From the opening “How Naked Are We Going to Get?”, the album flits and flickers across filler bits, until a well-executed but unimpressive “A Night Full of Open Eyes” that reads as the diary of a lonely man who has to pay for pleasure, something that falls short of Maricich’s often ingenious observation of human desire. Other scraps surface and dip below again, including the strange description of a town’s telephone wires in the first part of “Sweetheart”. It’s downright disappointing, actually, that so much of the movement on the album is filler, since Maririch’s cleverness runs deeper than what’s present here. Essentially we wander until the anthemic “What Tom Said about the Girls”, which when performed live comes complete with cutout drawings of bikini models dancing in a line.

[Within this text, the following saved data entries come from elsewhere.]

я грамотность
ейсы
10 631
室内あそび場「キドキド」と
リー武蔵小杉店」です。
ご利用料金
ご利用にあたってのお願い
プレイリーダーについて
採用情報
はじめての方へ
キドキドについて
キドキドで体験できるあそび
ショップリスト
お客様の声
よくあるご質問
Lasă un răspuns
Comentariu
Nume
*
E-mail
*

Maricich digs up a boom-shaka-laka beat that begs gyration, and overlays not-so-subtle metaphors about cars and sex (“I’ve got a rod that’s hot, I drive it”) told from a guy’s perspective. It’s a justification, really, in Maricich’s best tongue-in-cheek; this guy needs to “keep the girls burning, cause their hot circles give [him] some hope”. Sad, pathetic. Sick. Personal.

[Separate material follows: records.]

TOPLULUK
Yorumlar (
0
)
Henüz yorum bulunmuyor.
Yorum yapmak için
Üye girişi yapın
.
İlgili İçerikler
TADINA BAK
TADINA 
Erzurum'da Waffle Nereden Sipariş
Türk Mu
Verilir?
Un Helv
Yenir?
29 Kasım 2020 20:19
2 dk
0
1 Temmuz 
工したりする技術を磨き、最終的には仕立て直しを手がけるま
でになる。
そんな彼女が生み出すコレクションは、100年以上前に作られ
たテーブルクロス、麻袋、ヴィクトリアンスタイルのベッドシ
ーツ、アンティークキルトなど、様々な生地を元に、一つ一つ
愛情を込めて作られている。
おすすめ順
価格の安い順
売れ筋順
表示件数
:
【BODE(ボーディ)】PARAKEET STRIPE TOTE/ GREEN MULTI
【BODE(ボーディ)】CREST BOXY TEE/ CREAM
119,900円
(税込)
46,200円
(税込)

“Come on Pauline” is the most chilling and fully spectacular piece on the album. With the jumping cello bow outlining sticks clacking the beat, Maricich conjures up electric imagery. She mourns her first kindred spirit lost in Pauline, who “cruises the streets” “undressing city blocks with [her] eyes”, and raises our hackles with orgasmic accents in the chorus, repeating painfully her naïve insistence that someone so close could never betray her. Again, again she cries “I know that you see this, Pauline…I know the things that I know, I know they’re true”. Torturous. The track develops into a long “I” that she holds while continuing to wistfully confess her desire for the kindred soul from the idylls of summer. The song runs the range of emotions, and captures each perfectly and poignantly.

“Gravity” can be seen as the center [sic] of one of the album’s recurring themes, in the song’s allusion to Amy’s need to be fondled. To “hold [her] body to the ground when all the air gets in [her] head” and that “reach up with a hot hand / From the center of the planet, holding [her]”, preventing the night from coming inside her body. Also we have the perverse pun of magnetic attraction to the “black hole” seen in “Night Full of Open Eyes” and “What Tom Said About Girls” and the jerky “Where I Love You” (where?: “in the hole down below”).

Maricich’s sometimes groan-inducing wordplay is never just plain silly or clever; in “Night Full of Open Eyes”, we get “Nothing is the only reason not to go fucking around” which then resorts to the old Odyssean pun in the chorus, “I want to hold Nothing by the hand / Stare into the eyes of One who understands”, and in “Sweetheart” she remembers all the pet names a young man called her, and then matter-of-factly ends “And then he never called me again.” It is dismissive, cutesy, yet we never get the sense that Maricich is slighting the desire and emotion she indulges in, instead only crafting these moments to portray the quirky and sometimes cheesy way her characters deal with them. How we deal with them.

This album is highly conscious and self-conscious, lending keen observation to the world of love and desire in a naively forthright way, one that’s sure to titillate and make you fidget. But could her point come across so clearly in any other way?